→ **YOUR OBJECTIVE**:
Copy the pear gingerbread cake recipe again, starting at "Today, I’m sharing" and ending at "to coconut milk.", with "vegan margarine" replaced by "sunflower spread".

→ **EXTRACTED TEXT**:
────

Pear gingerbread cake (gluten-free, dairy-free, vegan)

Homegrown Concorde pears. Image by Kathryn Hawkins

The pears I picked a couple of weeks ago are fully ripe now. Most usually, I enjoy them fresh, peeled or unpeeled; occasionally I use a few in cooking. One of my quick “comfort” desserts is to chop pears and mix them with grated marzipan to use as a filling for a gluten-free puff pastry jalousie or plait. Quite delicious.

Today, I’m sharing a recipe for what I call a “proper cake”. In other words, a dense textured cake, neither spongy nor light, but something substantial, and just right for this time of year. Keep it for at least a day after baking to allow the fruit juices to soak into the cake and for the flavours to develop. I use coconut oil and coconut milk a lot in my cookery because I love the flavour; but in this recipe it isn’t noticeable by taste, it simply adds to the richness of the texture. Use another vegetable oil or vegan margarine if you prefer, and a nut, rice or soya milk will work fine as an alternative to coconut milk.

Ingredients for pear gingerbread cake. Image by Kathryn Hawkins

Serves: 6 to 8

  • 75g coconut oil
  • 75g light brown sugar
  • 75g golden syrup
  • 75g treacle
  • 6 tbsp canned coconut milk
  • 150g gluten-free, self raising flour (such as Dove’s Farm)

────

→ **INPUT DATA**:
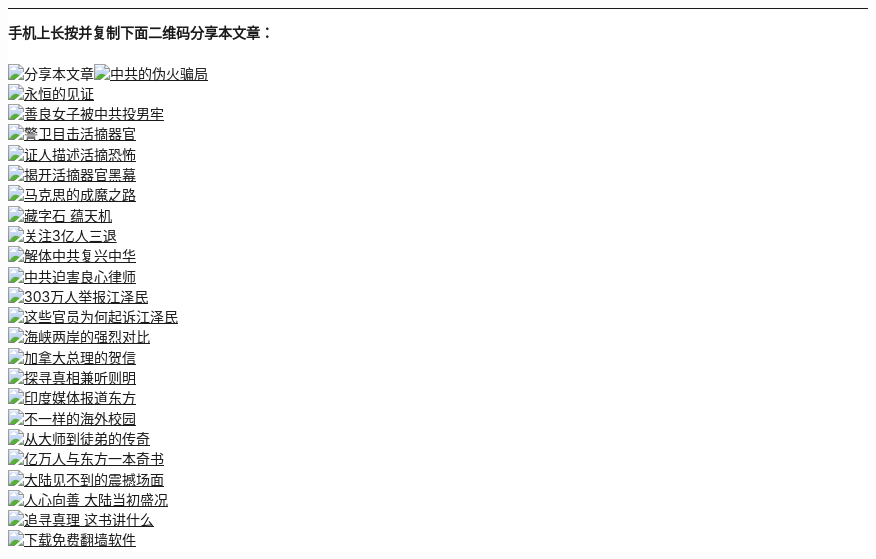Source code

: <hr>    <strong>手机上长按并复制下面二维码分享本文章：</strong><br><br><img src="https://chart.apis.google.com/chart?cht=qr&chs=240x240&choe=UTF-8&chld=M|2&chl=/gb/18/11/13/n10848349.md%231" title="分享本文章"></td><td valign=TOP><a href="/gb/16/1/21/n4622075.md?dfh#1" target="_blank"><img src="https://raw.githubusercontent.com/bafyob305/djy/master/gb/300/wei-f1.jpg" title="中共的伪火骗局"  alt="中共的伪火骗局"></a><br><a href="https://github.com/bafyob305/www/blob/master/README.md?dfh#9" target="_blank"><img src="https://raw.githubusercontent.com/bafyob305/djy/master/gb/300/yong-h.jpg" title="永恒的见证"  alt="永恒的见证"></a><br><a href="/gb/13/9/29/n3974789.md?dfh#1" target="_blank"><img src="https://raw.githubusercontent.com/bafyob305/djy/master/gb/300/shang-lnz.jpg" title="善良女子被中共投男牢"  alt="善良女子被中共投男牢"></a><br><a href="/gb/16/3/16/n4663449.md?dfh#1" target="_blank"><img src="https://raw.githubusercontent.com/bafyob305/djy/master/gb/300/huo-z3.jpg" title="警卫目击活摘器官"  alt="警卫目击活摘器官"></a><br><a href="/gb/16/8/7/n8177641.md?dfh#1" target="_blank"><img src="https://raw.githubusercontent.com/bafyob305/djy/master/gb/300/huo-z4.jpg" title="证人描述活摘恐怖"  alt="证人描述活摘恐怖"></a><br><a href="/gb/10/4/19/n2881569.md?dfh#1" target="_blank"><img src="https://raw.githubusercontent.com/bafyob305/djy/master/gb/300/huo-z1.jpg" title="揭开活摘器官黑幕"  alt="揭开活摘器官黑幕"></a><br><a href="/gb/10/11/7/n3077476.md?dfh#1" target="_blank"><img src="https://raw.githubusercontent.com/bafyob305/djy/master/gb/300/ma-ks.jpg" title="马克思的成魔之路"  alt="马克思的成魔之路"></a><br><a href="/gb/14/6/9/n4173977.md?dfh#1" target="_blank"><img src="https://raw.githubusercontent.com/bafyob305/djy/master/gb/300/chang-zs.jpg" title="藏字石 蕴天机"  alt="藏字石 蕴天机"></a><br><a href="/gb/18/5/10/n10381511.md?dfh#1" target="_blank"><img src="https://raw.githubusercontent.com/bafyob305/djy/master/gb/300/st1.jpg" title="关注3亿人三退"  alt="关注3亿人三退"></a><br><a href="/gb/18/3/21/n10237682.md?dfh#1" target="_blank"><img src="https://raw.githubusercontent.com/bafyob305/djy/master/gb/300/jie-t.jpg" title="解体中共复兴中华"  alt="解体中共复兴中华"></a><br><a href="/gb/9/2/9/n2422991.md?dfh#1" target="_blank"><img src="https://raw.githubusercontent.com/bafyob305/djy/master/gb/300/gao-zs.jpg" title="中共迫害良心律师"  alt="中共迫害良心律师"></a><br><a href="/gb/18/12/9/n10900044.md?dfh#1" target="_blank"><img src="https://raw.githubusercontent.com/bafyob305/djy/master/gb/300/sj1.jpg" title="303万人举报江泽民"  alt="303万人举报江泽民"></a><br><a href="/gb/18/8/28/n10672014.md?dfh#1" target="_blank"><img src="https://raw.githubusercontent.com/bafyob305/djy/master/gb/300/sj2.jpg" title="这些官员为何起诉江泽民"  alt="这些官员为何起诉江泽民"></a><br><a href="/gb/8/12/18/n2367165.md?dfh#1" target="_blank"><img src="https://raw.githubusercontent.com/bafyob305/djy/master/gb/300/liangan.jpg" title="海峡两岸的强烈对比"  alt="海峡两岸的强烈对比"></a><br><a href="/gb/15/12/10/n4593139.md?dfh#1" target="_blank"><img src="https://raw.githubusercontent.com/bafyob305/djy/master/gb/300/jia-ndzl.jpg" title="加拿大总理的贺信"  alt="加拿大总理的贺信"></a><br><a href="/gb/11/6/17/n3289382.md?dfh#1" target="_blank"><img src="https://raw.githubusercontent.com/bafyob305/djy/master/gb/300/xiao-wd.jpg" title="探寻真相兼听则明"  alt="探寻真相兼听则明"></a><br><a href="/gb/18/10/27/n10812623.md?dfh#1" target="_blank"><img src="https://raw.githubusercontent.com/bafyob305/djy/master/gb/300/yindu.jpg" title="印度媒体报道东方"  alt="印度媒体报道东方"></a><br><a href="/gb/18/6/9/n10469652.md?dfh#1" target="_blank"><img src="https://raw.githubusercontent.com/bafyob305/djy/master/gb/300/xie-j.jpg" title="不一样的海外校园"  alt="不一样的海外校园"></a><br><a href="/gb/7/4/5/n1669415.md?dfh#1" target="_blank"><img src="https://raw.githubusercontent.com/bafyob305/djy/master/gb/300/li-up.jpg" title="从大师到徒弟的传奇"  alt="从大师到徒弟的传奇"></a><br><a href="/gb/17/5/26/n9191512.md?dfh#1" target="_blank"><img src="https://raw.githubusercontent.com/bafyob305/djy/master/gb/300/zfl2.jpg" title="亿万人与东方一本奇书"  alt="亿万人与东方一本奇书"></a><br><a href="/gb/13/11/27/n4020290.md?dfh#1" target="_blank"><img src="https://raw.githubusercontent.com/bafyob305/djy/master/gb/300/zhen-h.jpg" title="大陆见不到的震撼场面"  alt="大陆见不到的震撼场面"></a><br><a href="/gb/15/7/17/n4482910.md?dfh#1" target="_blank"><img src="https://raw.githubusercontent.com/bafyob305/djy/master/gb/300/dalu-sk.jpg" title="人心向善 大陆当初盛况"  alt="人心向善 大陆当初盛况"></a><br><a href="/gb/19/1/5/n10955468.md?dfh#1" target="_blank"><img src="https://raw.githubusercontent.com/bafyob305/djy/master/gb/300/zfl1.jpg" title="追寻真理 这书讲什么"  alt="追寻真理 这书讲什么"></a><br><a href="https://github.com/bannedbook/fanqiang/wiki" target="_blank"><img src="https://raw.githubusercontent.com/bafyob305/djy/master/gb/300/fq1.jpg" title="下载免费翻墙软件"  alt="下载免费翻墙软件"></a><br></td></tr></table>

────

→ **EXERCISE SOLUTION**:
Today, I’m sharing a recipe for what I call a “proper cake”. In other words, a dense textured cake, neither spongy nor light, but something substantial, and just right for this time of year. Keep it for at least a day after baking to allow the fruit juices to soak into the cake and for the flavours to develop. I use coconut oil and coconut milk a lot in my cookery because I love the flavour; but in this recipe it isn’t noticeable by taste, it simply adds to the richness of the texture. Use another vegetable oil or sunflower spread if you prefer, and a nut, rice or soya milk will work fine as an alternative to coconut milk.